Las pastelerías artesanas tienen en Asturias un punto a favor cuando septiembre aprieta: devuelven a la rutina con meriendas de las que levantan la tarde y encargos que salen directos del obrador al fin de semana.
Aquí mandan los mostradores con presencia, la bollería bien hecha y la pastelería que apetece antes incluso de probarla, con sitios pensados para familias, parejas y golosos que buscan calidad sin rodeos.
En pleno centro de Gijón, Punto Caramelo funciona como una de esas pastelerías a las que se entra con una idea y se sale con otra mejor. El ambiente es agradable, el trato acompaña y la vitrina invita a quedarse un rato mirando antes de decidirse.

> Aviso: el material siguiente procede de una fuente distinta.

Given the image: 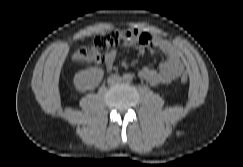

Lo que más brilla aquí son los alfajores, que se llevan muchos elogios por sabor y textura. También salen muy bien paradas las tartas, la pastelería en general y hasta la parte salada, así que no es un sitio de una sola especialidad, sino de tentación constante.
Si vas a escoger, deja hueco para los alfajores y acompáñalos con café. Es un local cómodo para una merienda sin prisa y para esos antojos de mitad de tarde que piden algo dulce de verdad.
Punto Caramelo. Calle Caridad, 9. Gijón.
Confitería San Antonio
Foto: Confitería San Antonio
Confitería San Antonio lleva décadas trabajando el oficio con una idea clara: tradición, buen escaparatismo y producto de obrador. Entra uno y encuentra la confitería clásica bien resuelta, con el punto de casa familiar que no ha perdido el pulso ni las ganas de seguir haciendo cosas nuevas.
Merece la pena por su mezcla de tradición e innovación. Aquí hay bombones, bollería, tartas por encargo y una manera de entender la confitería que no renuncia al sabor de siempre, pero sí se permite afinar presentaciones y detalles. Además, su historia pesa, porque viene de una trayectoria larga y muy reconocible en Gijón.
Para una visita dulce, conviene mirar también los encargos personalizados y los productos de temporada. Si buscas una pastelería con oficio y escaparate de los que llaman la atención desde fuera, esta encaja sin esfuerzo.
Madalenas de Colores es una pastelería creativa pensada para sentarse, tomar café y alargar la merienda. La fachada ya da pistas de su aire cuidado, y dentro espera una carta muy orientada a desayunos, brunch y caprichos dulces con personalidad.
Su punto fuerte está en que todo es 100% artesano y en que la oferta no se queda corta: cupcakes, cookies, rollos de canela de varios sabores, tartas, bizcochos y café. Entre lo más agradecido, el bizcocho de limón, con un sabor potente que le da carácter a una merienda sencilla.
Si te tira el dulce con un toque más desenfadado, aquí hay mucho que probar sin salir de la pastelería clásica entendida a su manera. Es un sitio muy limpio, rápido en el servicio y con una vitrina que hace difícil elegir solo una cosa.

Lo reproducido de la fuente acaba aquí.